BEGIN

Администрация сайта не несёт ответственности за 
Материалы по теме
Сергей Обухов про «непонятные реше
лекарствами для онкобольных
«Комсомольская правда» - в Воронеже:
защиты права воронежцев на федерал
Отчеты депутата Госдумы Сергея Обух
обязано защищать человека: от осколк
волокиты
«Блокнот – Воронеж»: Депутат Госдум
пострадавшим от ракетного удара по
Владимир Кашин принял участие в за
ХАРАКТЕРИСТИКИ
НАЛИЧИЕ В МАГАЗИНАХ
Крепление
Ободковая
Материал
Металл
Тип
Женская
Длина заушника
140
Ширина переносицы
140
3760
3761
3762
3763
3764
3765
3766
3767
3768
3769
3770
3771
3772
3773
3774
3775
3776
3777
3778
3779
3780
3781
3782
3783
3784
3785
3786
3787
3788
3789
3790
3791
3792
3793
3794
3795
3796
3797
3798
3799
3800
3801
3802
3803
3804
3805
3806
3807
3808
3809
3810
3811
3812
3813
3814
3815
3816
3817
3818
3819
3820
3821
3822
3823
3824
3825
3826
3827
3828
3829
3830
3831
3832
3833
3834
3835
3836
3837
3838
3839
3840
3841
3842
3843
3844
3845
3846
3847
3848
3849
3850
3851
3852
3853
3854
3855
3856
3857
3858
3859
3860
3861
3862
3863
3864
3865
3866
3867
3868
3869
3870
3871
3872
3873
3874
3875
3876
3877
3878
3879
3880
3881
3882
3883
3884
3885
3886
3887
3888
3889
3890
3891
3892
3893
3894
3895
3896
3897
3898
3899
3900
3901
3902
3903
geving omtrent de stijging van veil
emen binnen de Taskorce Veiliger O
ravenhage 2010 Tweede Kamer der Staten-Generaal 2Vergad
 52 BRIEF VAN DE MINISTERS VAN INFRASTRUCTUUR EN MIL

END

TASK » Print all of the records, leaving each one exactly as it appears above.

RESPONSE TO THE TASK »
Администрация сайта не несёт ответственности за 
Материалы по теме
Сергей Обухов про «непонятные реше
лекарствами для онкобольных
«Комсомольская правда» - в Воронеже:
защиты права воронежцев на федерал
Отчеты депутата Госдумы Сергея Обух
обязано защищать человека: от осколк
волокиты
«Блокнот – Воронеж»: Депутат Госдум
пострадавшим от ракетного удара по
Владимир Кашин принял участие в за
ХАРАКТЕРИСТИКИ
НАЛИЧИЕ В МАГАЗИНАХ
Крепление
Ободковая
Материал
Металл
Тип
Женская
Длина заушника
140
Ширина переносицы
140
3760
3761
3762
3763
3764
3765
3766
3767
3768
3769
3770
3771
3772
3773
3774
3775
3776
3777
3778
3779
3780
3781
3782
3783
3784
3785
3786
3787
3788
3789
3790
3791
3792
3793
3794
3795
3796
3797
3798
3799
3800
3801
3802
3803
3804
3805
3806
3807
3808
3809
3810
3811
3812
3813
3814
3815
3816
3817
3818
3819
3820
3821
3822
3823
3824
3825
3826
3827
3828
3829
3830
3831
3832
3833
3834
3835
3836
3837
3838
3839
3840
3841
3842
3843
3844
3845
3846
3847
3848
3849
3850
3851
3852
3853
3854
3855
3856
3857
3858
3859
3860
3861
3862
3863
3864
3865
3866
3867
3868
3869
3870
3871
3872
3873
3874
3875
3876
3877
3878
3879
3880
3881
3882
3883
3884
3885
3886
3887
3888
3889
3890
3891
3892
3893
3894
3895
3896
3897
3898
3899
3900
3901
3902
3903
geving omtrent de stijging van veil
emen binnen de Taskorce Veiliger O
ravenhage 2010 Tweede Kamer der Staten-Generaal 2Vergad
 52 BRIEF VAN DE MINISTERS VAN INFRASTRUCTUUR EN MIL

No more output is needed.